It has been an extremely busy year for me, busier then I think I have ever been in my life.
As I get older I seem to become more focused. I see a vast world in front of me I did not know how to dissect or investigate when I was younger. Sex seemed to rule supreme and dominated most of my existence. It seemed enough to sustain me. Not to say my desire has changed, but seems to have migrated from a physical activity now more to an emotional state. I feel I am becoming introverted, perhaps more introspective in the way I look at my self and those that surround me. I peruse those things that are more meaningful to me now, seemingly with more passion, perhaps trying to figure it’s relevance to my meager existence. In the beginning I feared my difference and mostly chose to remain hidden, to lurk in sort of the shadow of the world that surrounded me. I grew up on a cattle ranch in the mountains of Western Montana and Montana is where I choose still to remain. Now that the flurry of summer activity is beginning to wane and as I finish up my last wedding project of the season I am being drawn back into this project I started last year.

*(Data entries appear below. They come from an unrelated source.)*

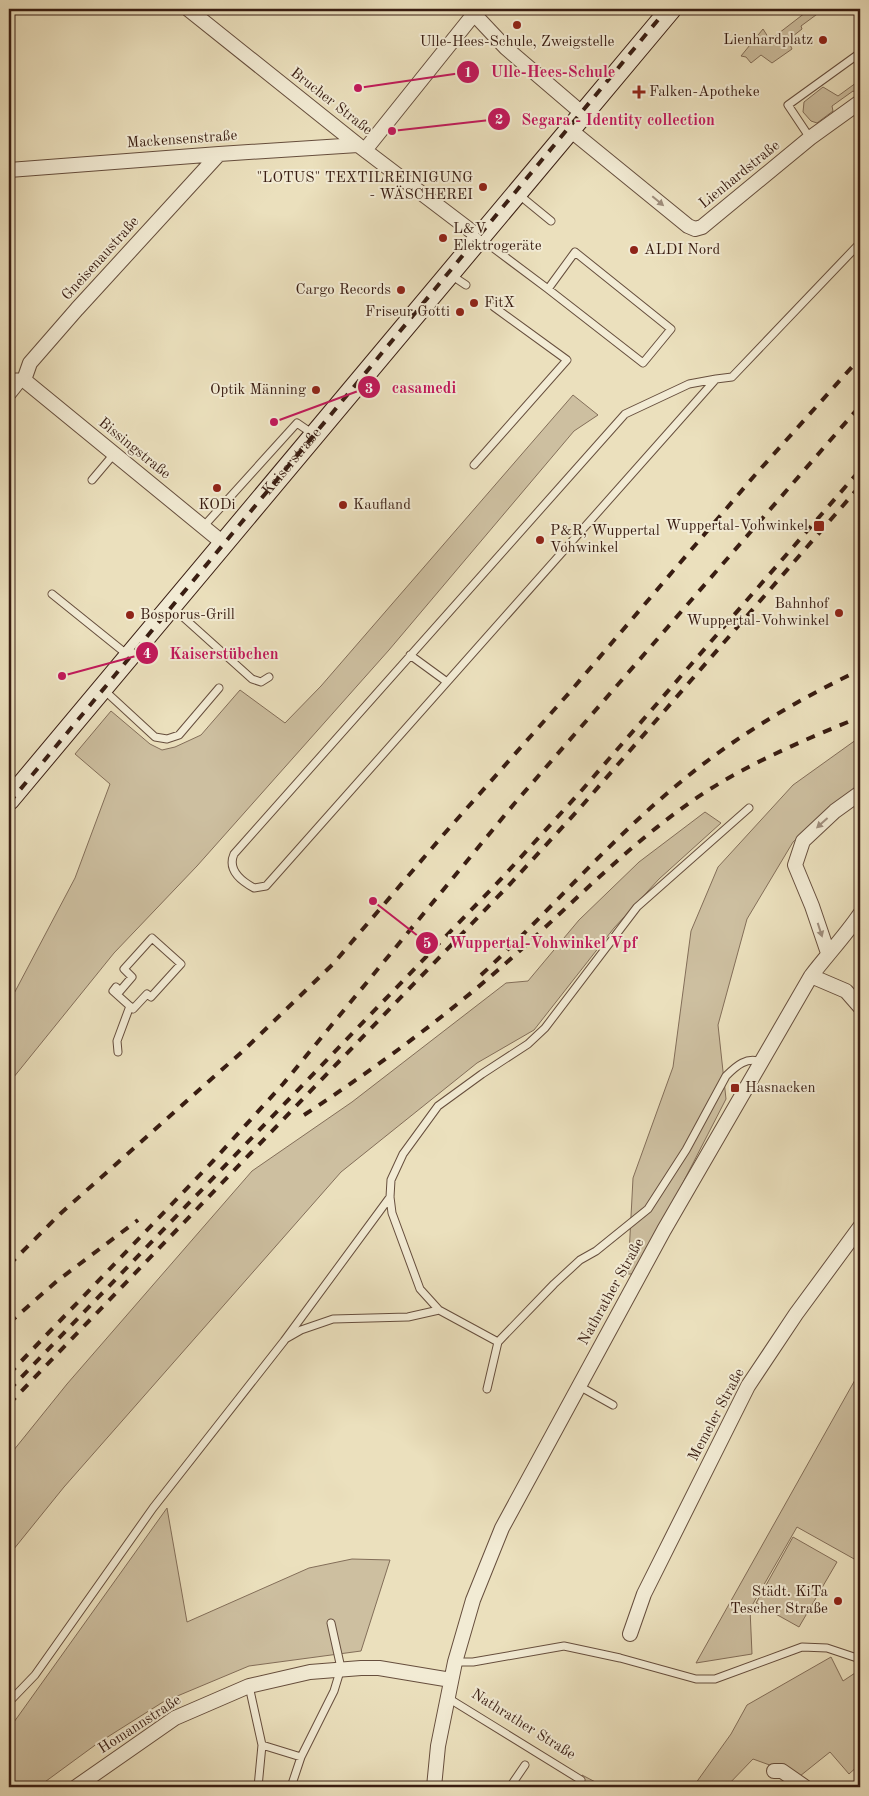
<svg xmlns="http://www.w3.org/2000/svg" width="869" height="1796" font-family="'Old Standard TT',serif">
  <rect width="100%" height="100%" fill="#ebe0bd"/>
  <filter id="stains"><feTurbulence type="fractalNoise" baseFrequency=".004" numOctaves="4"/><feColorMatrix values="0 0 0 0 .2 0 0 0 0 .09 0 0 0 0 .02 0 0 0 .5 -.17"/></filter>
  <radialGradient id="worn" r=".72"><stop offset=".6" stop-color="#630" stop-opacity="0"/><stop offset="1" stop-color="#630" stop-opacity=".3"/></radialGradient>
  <path fill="#cdbfa0" stroke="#836e59" d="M810 9H818L820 12 801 26 802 29 788 40 792 49 772 63 761 55 751 63 746 57 741 56 763 29 770 40Z
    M860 80V91L857 93 853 91 832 106 833 111 817 123 811 121 803 112 804 102 823 87 838 96Z
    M573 395 598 415 574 431 389 650 197 866 114 953 9 1083V1003L75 878 110 784 75 754 111 711 150 744 162 750 175 747 201 735 240 690 285 723 321 686Z
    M860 737V788L833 807 793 842 747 919 718 1025 726 1099 636 1274H628L633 1178 673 1067 691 931 718 867 793 785Z
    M705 812 721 823 659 879 614 928 534 1030 477 1063 341 1172 64 1487 9 1555V1456L67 1384 252 1171 352 1102 506 983 528 981 579 920 639 862Z
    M860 1371V1552L856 1560 797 1527 750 1609 752 1654 696 1663Z
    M167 1508 187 1622 309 1568 352 1559 390 1560 361 1651 249 1666 163 1702 98 1743 38 1787H9V1729Z
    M793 1537 837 1562 799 1627 756 1603Z
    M831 1657 843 1681 858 1671 860 1672V1764L849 1774 830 1752 800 1776 753 1759 726 1787H693L731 1734 747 1705Z
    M582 1775 605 1787H574Z"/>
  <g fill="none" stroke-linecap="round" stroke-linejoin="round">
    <g stroke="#664e3d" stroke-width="9">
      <path id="lane" d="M810 138 788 105 860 53
        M518 194 551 221
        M480 238 548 289 575 252 671 329 643 363 548 289
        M451 275 466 285
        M716 379 689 384 625 414 234 854C227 870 241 881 254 888L266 886 716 379 732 377 860 243
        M9 399 24 380
        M474 465 567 360 494 307
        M92 480 114 454
        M203 527 297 423 313 434
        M52 594 129 656
        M173 608 252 679 261 682 269 677
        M410 655 447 682
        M104 690 155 737 167 739 179 735 219 688
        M152 938 181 964 151 997 147 994 133 1009 113 991 116 987 120 991 132 977 124 969Z
        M118 1052 117 1041 130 1006
        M287 1338 301 1330 333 1319 408 1317 439 1310
        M498 1342 439 1310 420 1289 392 1213 390 1197 391 1180 403 1154 438 1106 482 1074 528 1044 545 1028 637 907 749 808
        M579 1386 613 1405
        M487 1389 498 1342 554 1284 580 1260 596 1251 648 1209 686 1150 726 1076C736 1066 747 1056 761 1062
        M455 1662H473L564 1646 620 1658 696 1679H715L802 1647 827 1648 860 1659
        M249 1686 262 1745 301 1757
        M448 1698 581 1780
        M9 1702 35 1675 153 1508 284 1341 390 1197
        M258 1787 262 1745
        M291 1787 301 1757 334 1691 341 1668 331 1623
        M510 1787 525 1765"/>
    </g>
    <g stroke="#664e3d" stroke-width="16">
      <path id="street" d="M188 9 358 145 479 237
        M474 9V14L506 48 583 114
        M569 129 688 226 695 229 702 227 810 138 860 102
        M365 150 474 14
        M9 170 219 154 358 145
        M24 380 30 363 77 309 219 154
        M24 380 223 543
        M9 381 24 380
        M828 953 812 906 795 865 803 841 835 811 860 793
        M811 976 846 991 860 1007
        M630 1634 644 1594 748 1386 796 1314 860 1227
        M774 1771H782L805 1787
        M76 1787 175 1718 249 1686 310 1672 361 1668H379L451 1680
        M434 1787 438 1746 455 1662 473 1600 502 1528 664 1230 811 976C827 955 845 936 860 914"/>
    </g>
    <g stroke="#391d12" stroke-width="22">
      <g id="secondary">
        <path id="s1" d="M9 800 671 9"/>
      </g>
    </g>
    <use href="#lane" stroke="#f2ebd4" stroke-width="7"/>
    <use href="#street" stroke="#f2ebd4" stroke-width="14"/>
    <use href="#secondary" stroke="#f2ebd4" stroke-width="20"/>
    <path stroke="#391d12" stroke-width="4" stroke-dasharray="9 9" stroke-linecap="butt" d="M9 803 667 9
      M481 975C548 913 607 843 677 785 733 738 795 701 860 670
      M304 1115C371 1071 437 1023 498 970 566 911 628 843 704 793 753 761 807 739 860 717
      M9 1265 60 1214 244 1050 333 964 444 834 569 693 755 475 860 358
      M9 1323 57 1281 138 1220
      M9 1374 214 1160 283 1084 514 804 860 406
      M9 1390 501 879 582 790 860 470
      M9 1404 511 883 580 808 860 486"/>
  </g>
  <defs><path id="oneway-solid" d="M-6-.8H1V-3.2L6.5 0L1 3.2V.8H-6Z" transform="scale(1.25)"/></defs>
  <g fill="#9f8e7d">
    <use href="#oneway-solid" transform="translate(658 201) rotate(40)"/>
    <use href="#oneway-solid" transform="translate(822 823) rotate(138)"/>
    <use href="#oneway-solid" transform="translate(820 930) rotate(72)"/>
  </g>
  <g fill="#8f2418" stroke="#f2ebd4" stroke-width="2">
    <circle cx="517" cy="25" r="5"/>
    <circle cx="823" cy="40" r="5"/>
    <path d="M636.5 84.5h5v5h5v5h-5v5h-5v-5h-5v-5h5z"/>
    <circle cx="483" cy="187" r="5"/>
    <circle cx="443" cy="238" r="5"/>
    <circle cx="634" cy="250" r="5"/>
    <circle cx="401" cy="290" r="5"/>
    <circle cx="474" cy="303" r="5"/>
    <circle cx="460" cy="312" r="5"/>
    <circle cx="316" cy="390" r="5"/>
    <circle cx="217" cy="488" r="5"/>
    <circle cx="343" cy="505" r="5"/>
    <rect x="813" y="520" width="12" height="12" rx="2.5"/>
    <circle cx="540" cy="540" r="5"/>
    <circle cx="839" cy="613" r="5"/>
    <circle cx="130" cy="615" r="5"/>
    <rect x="730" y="1083" width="10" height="10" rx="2.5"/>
    <circle cx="838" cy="1601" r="5"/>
  </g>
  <g text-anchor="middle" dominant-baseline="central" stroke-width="4" stroke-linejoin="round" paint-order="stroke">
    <g font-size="15" fill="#391d12" stroke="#f2ebd4" text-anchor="end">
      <text x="813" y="40">Lienhardplatz</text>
      <text x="517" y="42" text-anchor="middle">Ulle-Hees-Schule, Zweigstelle</text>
      <text x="649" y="92" text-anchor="start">Falken-Apotheke</text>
      <text x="473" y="178">"LOTUS" TEXTILREINIGUNG<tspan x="473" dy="17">- WÄSCHEREI</tspan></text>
      <text x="453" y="229" text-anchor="start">L&amp;V<tspan x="453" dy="17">Elektrogeräte</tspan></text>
      <text x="644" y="250" text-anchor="start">ALDI Nord</text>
      <text x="391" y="290">Cargo Records</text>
      <text x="484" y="303" text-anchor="start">FitX</text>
      <text x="450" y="312">Friseur Gotti</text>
      <text x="306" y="390">Optik Männing</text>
      <text x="217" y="505" text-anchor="middle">KODi</text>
      <text x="353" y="505" text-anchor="start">Kaufland</text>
      <text x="808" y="526">Wuppertal-Vohwinkel</text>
      <text x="550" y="531" text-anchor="start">P&amp;R, Wuppertal<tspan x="550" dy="17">Vohwinkel</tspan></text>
      <text x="829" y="604">Bahnhof<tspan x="829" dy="17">Wuppertal-Vohwinkel</tspan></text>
      <text x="140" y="615" text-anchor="start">Bosporus-Grill</text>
      <text x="745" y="1088" text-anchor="start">Hasnacken</text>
      <text x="828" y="1592">Städt. KiTa<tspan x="828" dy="17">Tescher Straße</tspan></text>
    </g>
    <g font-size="15" fill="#391d12" stroke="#f2ebd4">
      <text transform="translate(331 102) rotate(38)">Brucher Straße</text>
      <text transform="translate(182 140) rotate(-4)">Mackensenstraße</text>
      <text transform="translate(740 175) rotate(-39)">Lienhardstraße</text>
      <text transform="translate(101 259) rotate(-48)">Gneisenaustraße</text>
      <text transform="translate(134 449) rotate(39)">Bissingstraße</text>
      <text stroke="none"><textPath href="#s1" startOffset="441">Kaiserstraße</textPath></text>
      <text transform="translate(612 1292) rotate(-61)">Nathrather Straße</text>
      <text transform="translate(717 1415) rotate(-62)">Memeler Straße</text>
      <text transform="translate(140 1725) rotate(-33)">Homannstraße</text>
      <text transform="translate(523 1725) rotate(32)">Nathrather Straße</text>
    </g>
  </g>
  <path fill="none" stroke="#c2185b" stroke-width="2" d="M358 88L468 72M392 131L499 119M274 422L369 387M62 676L147 653M373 901L427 943"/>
  <g fill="#c2185b" stroke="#f2ebd4" stroke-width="2">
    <circle cx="358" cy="88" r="5"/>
    <circle cx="392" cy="131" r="5"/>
    <circle cx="274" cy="422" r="5"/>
    <circle cx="62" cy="676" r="5"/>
    <circle cx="373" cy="901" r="5"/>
    <circle cx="468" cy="72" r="12"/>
    <circle cx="499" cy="119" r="12"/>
    <circle cx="369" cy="387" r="12"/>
    <circle cx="147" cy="653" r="12"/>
    <circle cx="427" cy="943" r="12"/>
  </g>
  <g font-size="15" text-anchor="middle" font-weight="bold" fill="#fff">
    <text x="468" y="77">1</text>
    <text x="499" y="124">2</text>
    <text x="369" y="393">3</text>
    <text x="147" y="658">4</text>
    <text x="427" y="948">5</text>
  </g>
  <g font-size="16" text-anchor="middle" font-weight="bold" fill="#c2185b" stroke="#f2ebd4" stroke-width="4" stroke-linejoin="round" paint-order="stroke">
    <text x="553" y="77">Ulle-Hees-Schule</text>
    <text x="618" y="125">Segara - Identity collection</text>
    <text x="424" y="393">casamedi</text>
    <text x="224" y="659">Kaiserstübchen</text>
    <text x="543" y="948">Wuppertal-Vohwinkel Vpf</text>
  </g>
  <rect width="869" height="1796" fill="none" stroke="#ebe0bd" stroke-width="30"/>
  <rect x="10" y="10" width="849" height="1776" fill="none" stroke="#391d12" stroke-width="2.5"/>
  <rect x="15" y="15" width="839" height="1766" fill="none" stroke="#391d12"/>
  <rect width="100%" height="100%" filter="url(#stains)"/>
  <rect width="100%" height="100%" fill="url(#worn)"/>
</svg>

I have spent the last couple of weeks resolving issues I have been struggling with to maintain the site and move it forward. On Monday it will migrate to a new operation system and hopefully become more manageable.

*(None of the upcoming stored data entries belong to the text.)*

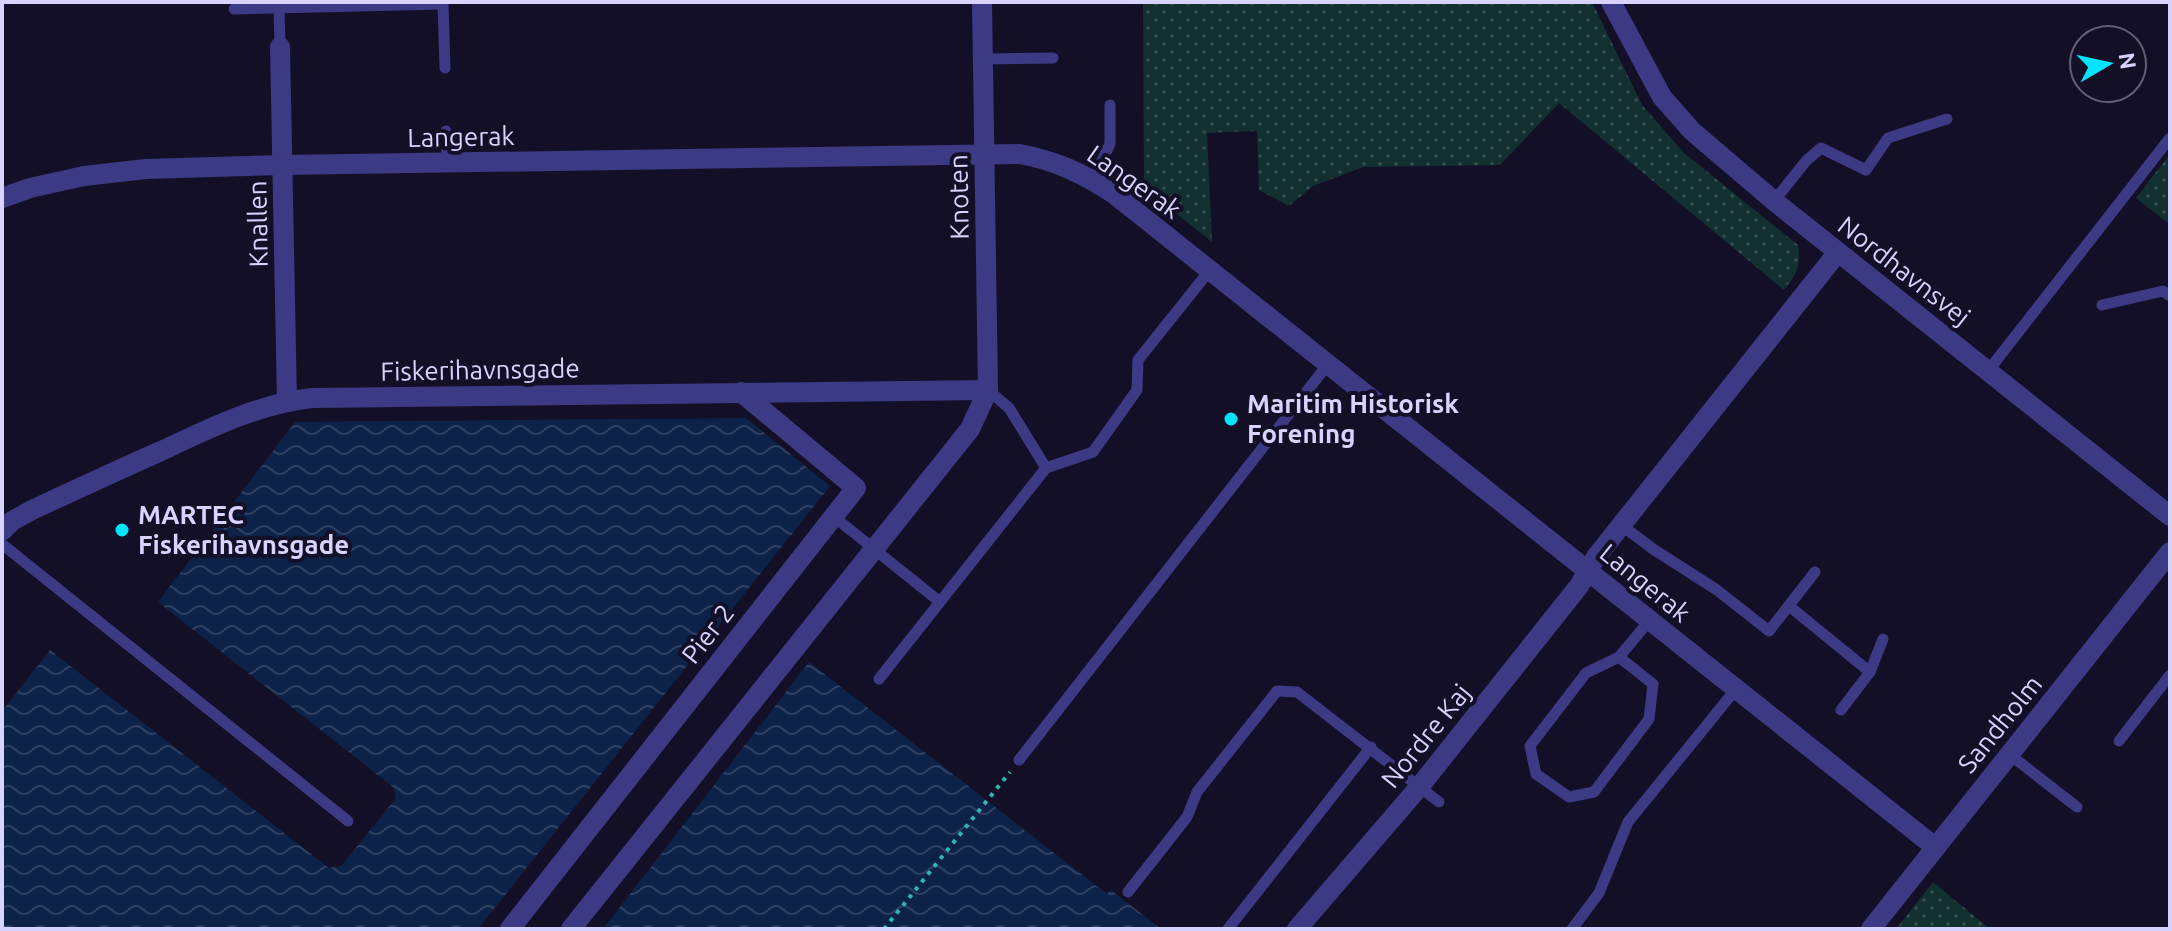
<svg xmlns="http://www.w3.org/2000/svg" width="2172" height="931" font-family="Ubuntu,sans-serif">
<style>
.grass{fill:url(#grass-dots)}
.water{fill:url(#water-waves)}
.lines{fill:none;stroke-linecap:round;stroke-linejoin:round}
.path{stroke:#2fb8b0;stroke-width:4;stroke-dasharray:4 6;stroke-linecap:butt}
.service{stroke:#3d3a85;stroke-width:11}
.minor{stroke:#3d3a85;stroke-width:20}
.poi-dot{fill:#00e5ff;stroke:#130f26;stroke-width:3}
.labels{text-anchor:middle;stroke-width:8;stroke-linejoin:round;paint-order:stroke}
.street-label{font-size:26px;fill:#d9d4ff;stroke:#130f26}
.poi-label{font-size:26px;font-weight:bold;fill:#d9d4ff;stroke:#130f26;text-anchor:start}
</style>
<defs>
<pattern id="grass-dots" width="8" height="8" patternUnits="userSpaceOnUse" patternTransform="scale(2)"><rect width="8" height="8" fill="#12302f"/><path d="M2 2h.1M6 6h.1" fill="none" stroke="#344d4e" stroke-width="1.8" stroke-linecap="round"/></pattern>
<pattern id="water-waves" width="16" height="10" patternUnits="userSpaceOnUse" patternTransform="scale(2)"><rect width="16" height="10" fill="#0c2248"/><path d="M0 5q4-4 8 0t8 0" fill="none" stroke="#2f4163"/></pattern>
</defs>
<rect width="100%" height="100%" fill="#130f26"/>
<!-- grass -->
<g class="grass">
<path d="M 1143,2 L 1592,2 L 1642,105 L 1684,153 L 1798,245 C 1801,266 1797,274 1784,290 L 1559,103 L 1500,165 L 1363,167 L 1313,186 L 1289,206 L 1259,190 L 1257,131 L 1207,133 L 1212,242 L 1144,188 Z"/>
<path d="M 2170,154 L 2170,225 L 2136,198 Z"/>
<path d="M 1933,882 L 1990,929 L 1896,929 Z"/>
</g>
<!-- water -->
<g class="water">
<path d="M 746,418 L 830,486 L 478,929 L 2,929 L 2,711 L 50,650 L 329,868 L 341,866 L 396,798 L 393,787 L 158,602 L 295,422 Z"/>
<path d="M 809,662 L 1107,894 L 1111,890 L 1161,929 L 603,929 Z"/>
</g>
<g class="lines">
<!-- path -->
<path class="path" d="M 884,929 L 1010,772"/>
<!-- service -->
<g class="service">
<path d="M 279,8 L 280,47"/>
<path d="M 234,9 L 443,4 L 445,68"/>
<path d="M 983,59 L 1053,58"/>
<path d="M 446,131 L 447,163"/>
<path d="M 1093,179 L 1110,144 L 1110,105"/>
<path d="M 1774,201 L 1806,161 L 1821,148 L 1866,170 L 1888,138 L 1947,119"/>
<path d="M 2102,305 L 2163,291 L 2170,296"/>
<path d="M 1988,371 L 2170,138"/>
<path d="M 988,390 L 1009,408 L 1046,468"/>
<path d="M 833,516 L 940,602"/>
<path d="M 1621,525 L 1653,549 L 1717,590 L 1769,631 L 1815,572"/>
<path d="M 2,544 L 348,821"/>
<path d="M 1789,606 L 1870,672"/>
<path d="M 1619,657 L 1653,684 L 1649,719 L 1594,792 L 1569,797 L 1536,774 L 1530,746 L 1586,673 L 1619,657 L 1650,620"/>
<path d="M 879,679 L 1046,468 L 1093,452 L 1137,390 L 1138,360 L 1210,270"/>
<path d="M 1841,710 L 1870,672 L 1883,639"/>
<path d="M 2119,741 L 2170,675"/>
<path d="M 2009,754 L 2077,807"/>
<path d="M 1019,760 L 1328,364"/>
<path d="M 1128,892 L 1187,817 L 1197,792 L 1277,691 L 1297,692 L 1439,802"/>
<path d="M 1228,929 L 1371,747"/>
<path d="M 1572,929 L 1599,893 L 1628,822 L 1736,689"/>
</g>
<!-- minor -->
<g class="minor">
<path d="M 1611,2 L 1662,97 L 1692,131 L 1774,201 L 2170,516"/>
<path d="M 280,47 L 287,401"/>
<path d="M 2,198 L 30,188 L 84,176 L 146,169 L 282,165 L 1019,154 C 1055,160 1084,174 1114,194 L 1935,847"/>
<path d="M 2,531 L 12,521 L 32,510 C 75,490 118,470 161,451 C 210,428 258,404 312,398 L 988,390"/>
<path d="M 510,929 L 856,488 L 741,392"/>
<path d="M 571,929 L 970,429 L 988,390 L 982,2"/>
<path d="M 1297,929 L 1420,786 L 1579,586 L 1596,557 L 1838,252"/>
<path d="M 1871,929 L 2170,552"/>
</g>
</g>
<!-- markers -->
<g class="poi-dot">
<circle cx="1231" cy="419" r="8"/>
<circle cx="122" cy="530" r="8"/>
</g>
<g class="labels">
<!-- street labels -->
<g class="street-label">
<text transform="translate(461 137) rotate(-1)" y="9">Langerak</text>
<text transform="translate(1134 182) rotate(35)" y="9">Langerak</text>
<text transform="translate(959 197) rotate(-91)" y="9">Knoten</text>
<text transform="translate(258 224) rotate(-91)" y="9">Knallen</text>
<text transform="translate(1904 271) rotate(38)" y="9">Nordhavnsvej</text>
<text transform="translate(480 370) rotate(-1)" y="9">Fiskerihavnsgade</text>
<text transform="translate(1645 583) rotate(39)" y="9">Langerak</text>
<text transform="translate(708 634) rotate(-52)" y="9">Pier 2</text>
<text transform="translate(2000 724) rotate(-51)" y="9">Sandholm</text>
<text transform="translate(1426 736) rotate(-51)" y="9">Nordre Kaj</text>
</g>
<!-- poi labels -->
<g class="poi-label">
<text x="1247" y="413">Maritim Historisk<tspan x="1247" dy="30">Forening</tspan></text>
<text x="138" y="524">MARTEC<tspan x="138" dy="30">Fiskerihavnsgade</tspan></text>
</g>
</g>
<!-- border -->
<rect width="2172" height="931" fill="none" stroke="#d9d4ff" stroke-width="8"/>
<!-- north arrow -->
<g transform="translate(2108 64) rotate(81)"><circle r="38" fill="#130f26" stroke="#625e7d" stroke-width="2"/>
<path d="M0-6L14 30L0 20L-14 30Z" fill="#00e5ff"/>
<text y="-12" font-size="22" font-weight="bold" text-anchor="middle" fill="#d9d4ff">N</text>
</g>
</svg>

This morning I pulled an old book down from the shelf Men for Men: Homoeroticism and Male Homosexuality in the History of Photography Since 1840 by Pierre Borhan and as I sat in the crisp morning light of my garden, listening to the trickle of the water from the creek at my feet, I begin to realize the journey of our culture, which was once clandestine, now has become something so common that we take it for granted. What was once a punishable offense, to dabble in such arts, is now revered with a liberation of personal expression. But I see and realize in my heart it is something I still revere as sensational. I see the importance of my connection to this project and it is time once again to embrace it whole-heartedly.